Task prompt: Every line below that holds the word "operator" must be listed.

Segment Start: Data shown

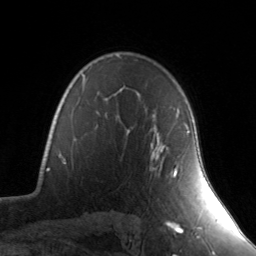
Breast MRI, one axial slice. Position 104 of 134 along the scan axis. Cropped to one breast. Dynamic contrast-enhanced series, time point 2 of 7 at this slice position (early post-contrast). 3 T. TE 1.7 ms, TR 4.6 ms. 1.2 mm slice thickness. 256 × 256 image matrix. Female patient.
Structures marked on this image (semi-automatically segmented with operator editing):
- enhancing-tissue mask used for the functional tumour volume (all voxels passing the contrast-enhancement thresholds inside the analysis volume; usually the tumour): bounding box (x1, y1, x2, y2) in pixels: (152, 126, 190, 176)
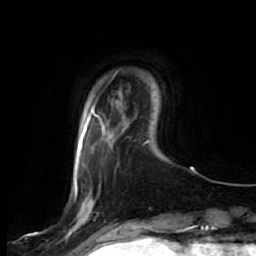
Breast MRI, one axial slice; cropped to one breast; dynamic contrast-enhanced series, time point 2 of 7 at this slice position (early post-contrast); 1.5 T; TE 2.5 ms, TR 5.4 ms; 256 × 256 image matrix, field of view 170 × 170 mm. Female patient.
Annotated regions visible in this slice (semi-automatically segmented with operator editing):
- enhancing-tissue mask used for the functional tumour volume (all voxels passing the contrast-enhancement thresholds inside the analysis volume; usually the tumour): bounding box [x1, y1, x2, y2] px = [65, 125, 99, 242]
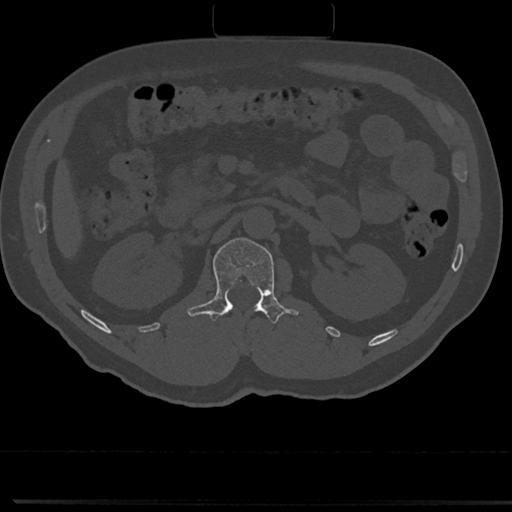
CT including the spine, one axial slice; slice 86 of 817 in the series (ordered by position); bone window (W 1800 / L 400 HU); 0.5 mm slice thickness; 512 × 512 image matrix, field of view 355 × 355 mm. Patient: male, 61 years. From the clinical record (not read from this slice): primary cancer: prostate.
Annotated regions visible in this slice (semi-automatic segmentation, software-assisted and operator-edited):
- L1 vertebra: bounding box (x1, y1, x2, y2) in pixels: (191, 238, 297, 324)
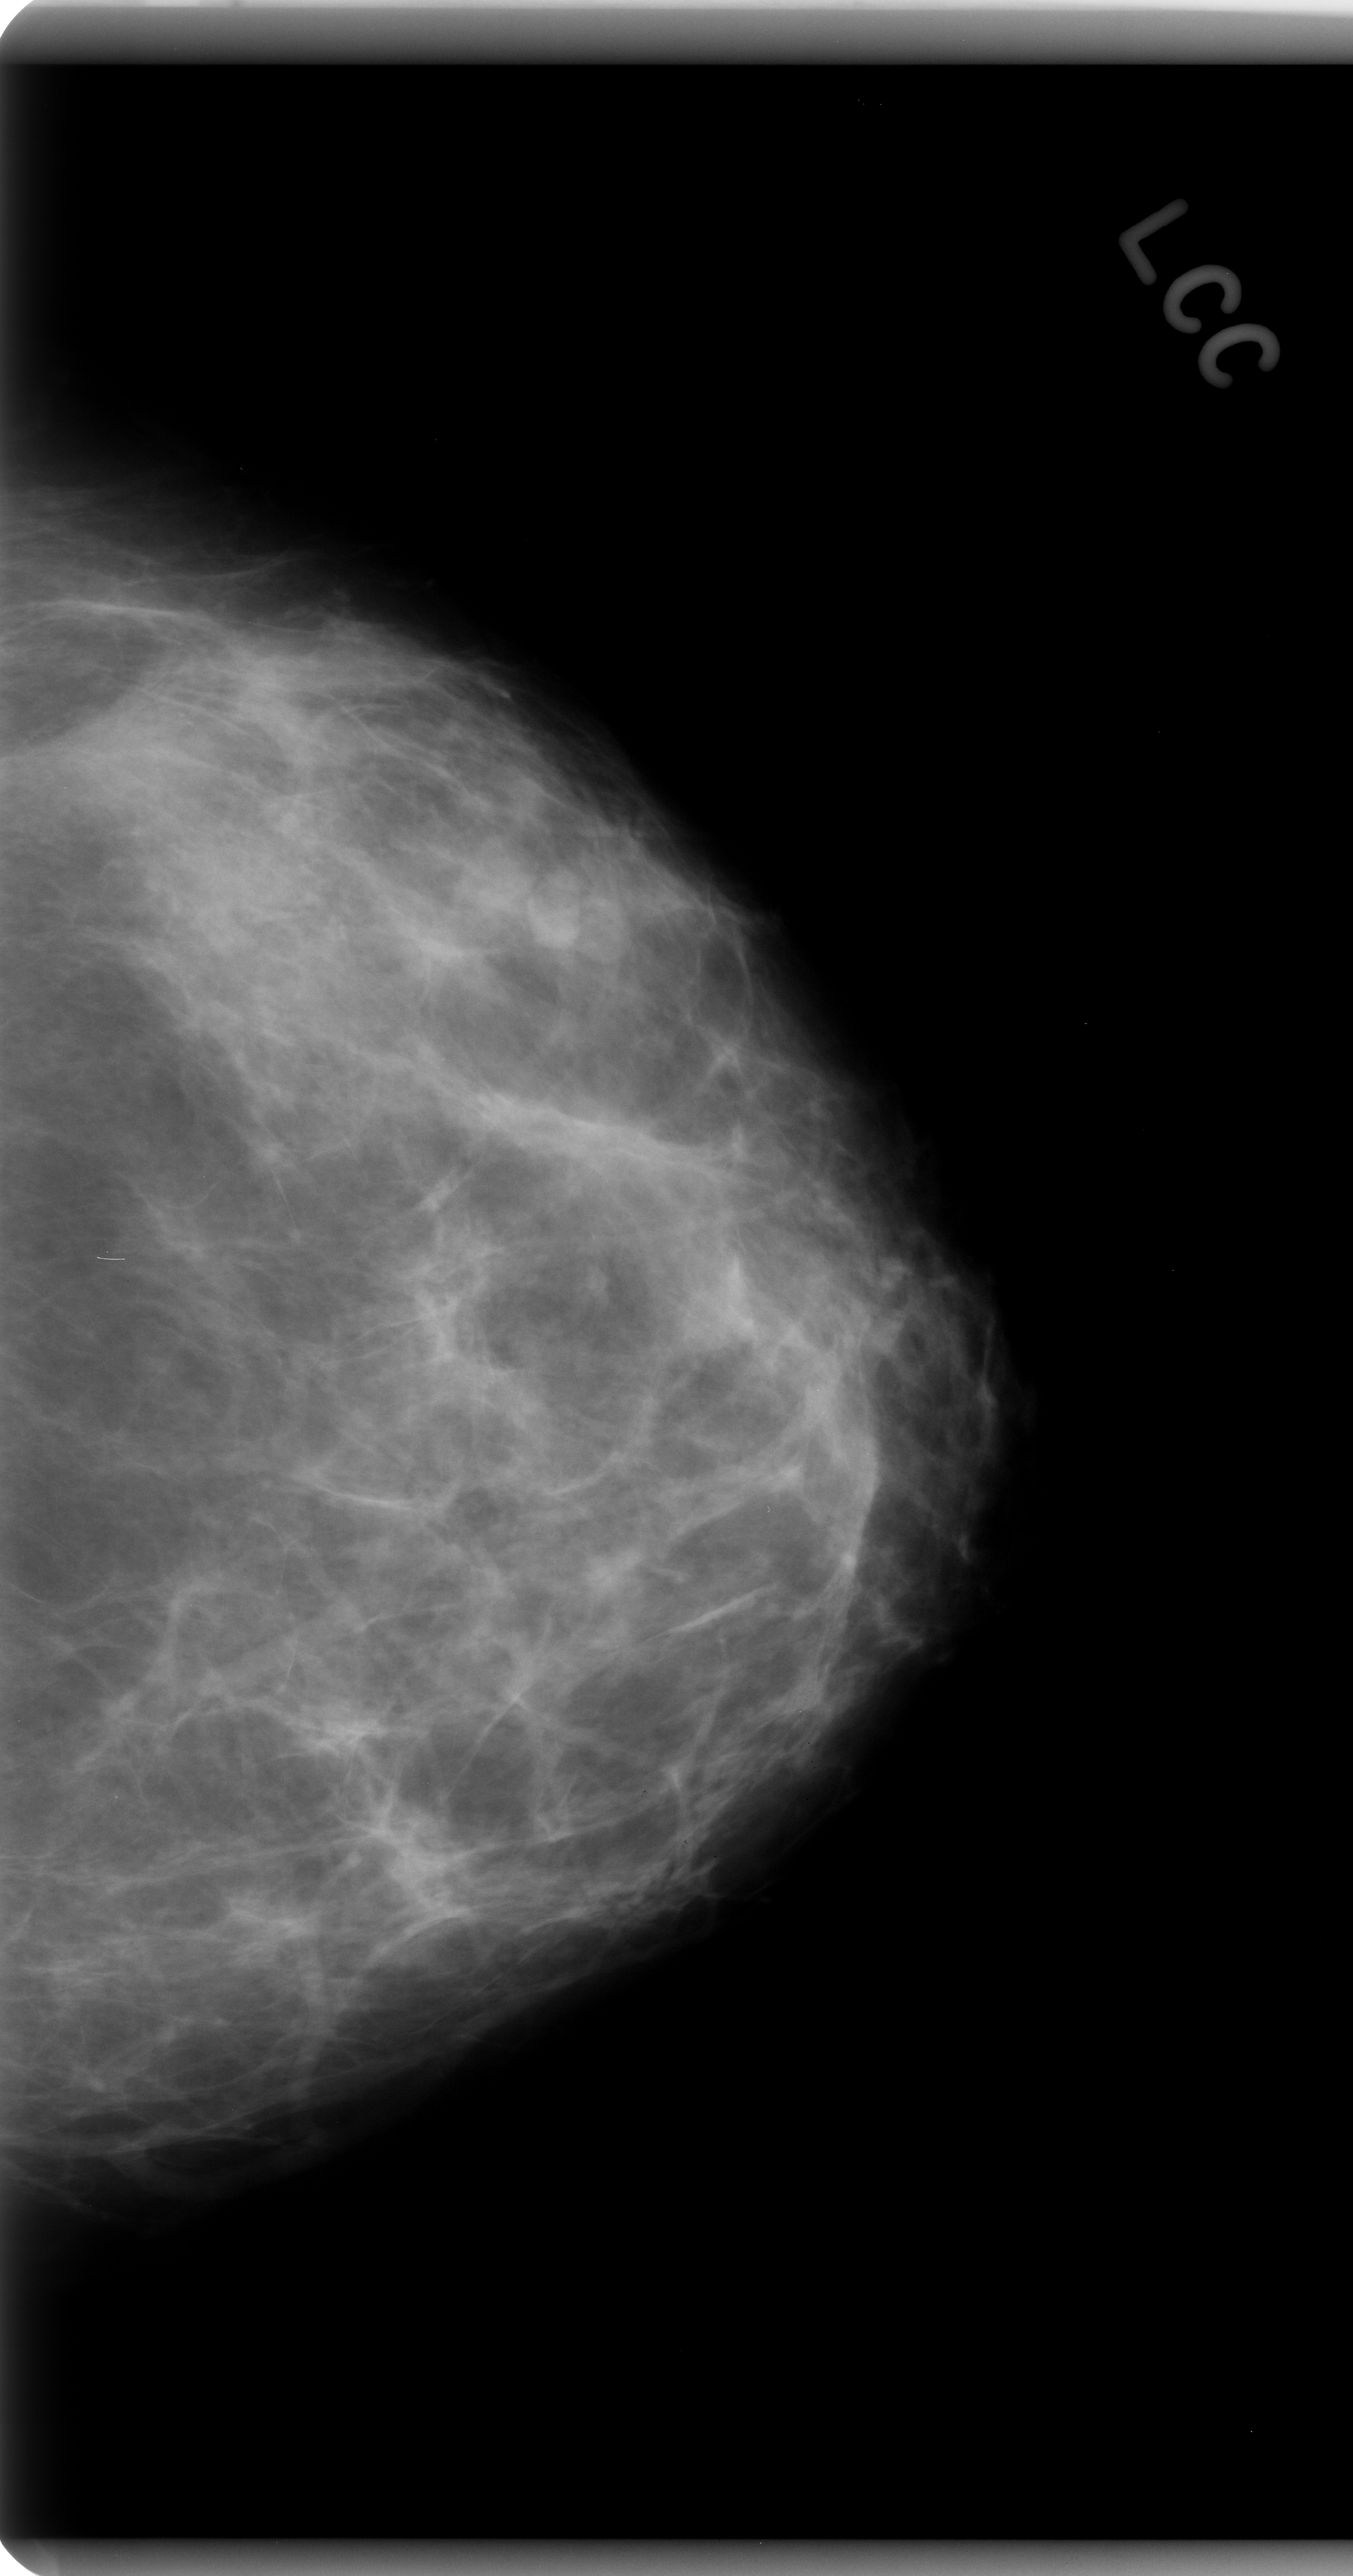
Scanned film-screen mammogram; left breast; CC view; breast composition: scattered fibroglandular densities (BI-RADS density category 2 of 4); 1353 × 2576 image matrix.
Expert-marked regions of interest on this film, with their recorded descriptors:
- mass, shape lobulated, margins circumscribed; BI-RADS assessment category 3; subtlety rating 4 on a 1 (subtle) to 5 (obvious) scale; pathology result (as recorded, not read from the image): benign: box from (x=477, y=852) to (x=586, y=958) px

Segment End: Data shown

Expected answer:
Structures marked on this image (semi-automatically segmented with operator editing):
Annotated regions visible in this slice (semi-automatically segmented with operator editing):
Annotated regions visible in this slice (semi-automatic segmentation, software-assisted and operator-edited):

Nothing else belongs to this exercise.